Яркий белый свет упал на вошедшую в зал женщину. На первый взгляд ей было не больше тридцати. Она двигалась по проходу к трибуне, где должна была давать показания. Невысоко роста не больше метра шестидесяти в джинсовой длинной юбке и чёрной атласной блузке с воротником жабо, который подчёркивал её длинную шею. Стрижка каре и волосы цвета воронового крыла шли её невероятно, делая её похожей на французскую певицу из семидесятых. Подбородок её был приподнят вверх, фарфоровое лицо со здоровым персиковым румянцем сияло каким-то неестественным светом, а огромные серые глаза, смело подведённые чёрным карандашом, в обрамлении длиннющих бархатных ресниц делали её взгляд очень притягательным и одновременно таинственным. Узкие губы были плотно сжаты, но это её совсем не портило, напротив выделяло среди многих красавиц со стандартными пухлыми губами в яркой красной помаде. Она уверенно двигалась к трибуне и одновременно с этим успевала каждого коснутся взглядом.

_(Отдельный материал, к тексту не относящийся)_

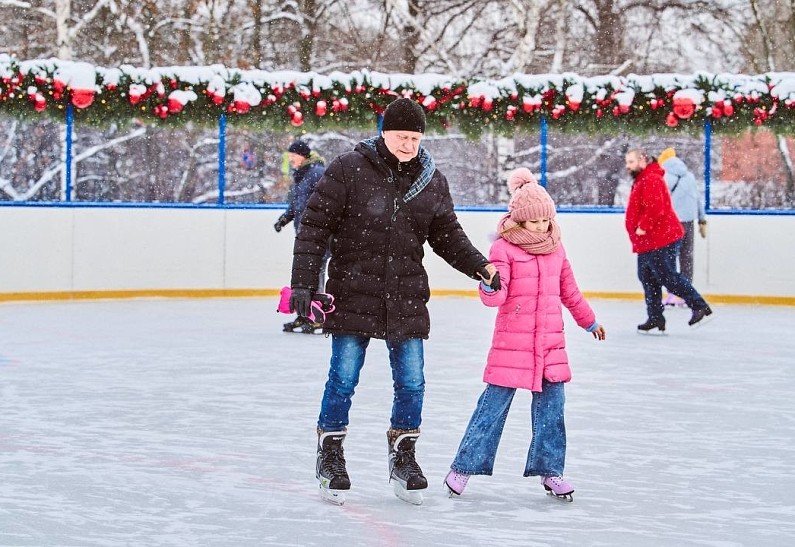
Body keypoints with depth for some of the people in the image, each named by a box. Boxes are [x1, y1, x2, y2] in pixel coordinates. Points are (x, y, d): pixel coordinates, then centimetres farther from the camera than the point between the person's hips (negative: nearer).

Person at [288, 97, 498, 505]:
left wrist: (480, 266, -1)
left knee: (411, 382, 5)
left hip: (406, 300, 4)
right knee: (343, 378, 1)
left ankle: (403, 456, 22)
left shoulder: (432, 181, 5)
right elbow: (315, 226, -7)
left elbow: (448, 236, 14)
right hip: (353, 294, -4)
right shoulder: (348, 170, -8)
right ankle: (330, 455, 16)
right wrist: (303, 283, -11)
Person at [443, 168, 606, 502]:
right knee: (494, 405, -2)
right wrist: (490, 287, -37)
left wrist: (588, 321, 32)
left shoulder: (555, 249, 11)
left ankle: (549, 469, 17)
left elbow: (569, 291, 24)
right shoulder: (504, 248, -7)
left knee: (551, 407, 6)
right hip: (511, 342, -5)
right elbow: (496, 296, -14)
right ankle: (465, 466, 7)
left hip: (551, 343, 5)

Несмотря на то, что была она прекрасна, её колючий взгляд отталкивал, а когда упёрся в меня, то я почувствовала удар током. Во рту сразу пересохло, как будто бы я и не выпила только что целый стакан воды. Она видела, что мне нехорошо, видела и улыбалась.
Я сразу её узнала, хоть и прошло шестнадцать лет. Это была та самая женщина, которой отказала моя бабушка. Волнение засело в груди, с нарастающей тревогой какое-то смутное, неприятное, липкое чувство страха родилось и к тому моменту, когда она представилась судье, завладело мною всецело.
Надо сказать, что все присутствующие в зале суда, начиная с пристава и заканчивая судьёй в чёрной мантии с несвежим когда-то белым воротничком, как заворожённые смотрели на неё.
То, что решалась судьба нашего подзащитного, мы все забыли. Юрий Петрович никак не мог сообразить, какие привести аргументы против её показаний, и бросив свои потуги внимательно слушал каждое слово свидетельницы.
- Марина Эдуардовна Исаева, тысяча девятьсот девяносто третьего года рождения, - её чистый звенящий голос нёсся по залу.
Что она говорила дальше, как отвечала на вопросы судьи, я почти не помню. Я просто старалась абстрагироваться и, заткнув уши, не слышать её голоса.
А между тем, наговорила она на семь лет колонии нашему подзащитному, против которого были только косвенные улики, и парень явно не совершал того, в чём его обвиняли.
Всё было кончено. Показания Марины Исаевой перечеркнули все усилия адвоката, и Юрий Петрович проиграл дело в первый раз.
Странная свидетельница медленно удалилась из зала, ей было совсем не интересно, что будет дальше.
И когда уже на выходе, а выходили мы последними, потому что Юрий Петрович никак не мог заставить себя встать, пристав передал мне визитку из чёрного плотного бархата с золотыми вензелями, я смогла прийти в себя и удивлённо спросила:
-Вы не ошиблись? Она просила передать визитку именно мне?
-Именно вам! - ответил пристав и вложил мне плотную карточку в руки.
Ладонь сразу обожгло. Мысли заметались: кто она? Зачем я ей? Что она от меня хочет?
То, что ничего хорошего, я чувствовала кожей, нутром, каждой клеточкой.
Домой вернулась разбитая, бросила визитку в мусорное ведро и упала на диван, не раздеваясь.
Спала я или провалилась в небытие, я не помню, но когда утром открыла глаза, то моей соседки, с которой мы снимали квартиру в Москве, уже не было, а на журнальном столике чернела эта пугающая меня визитка.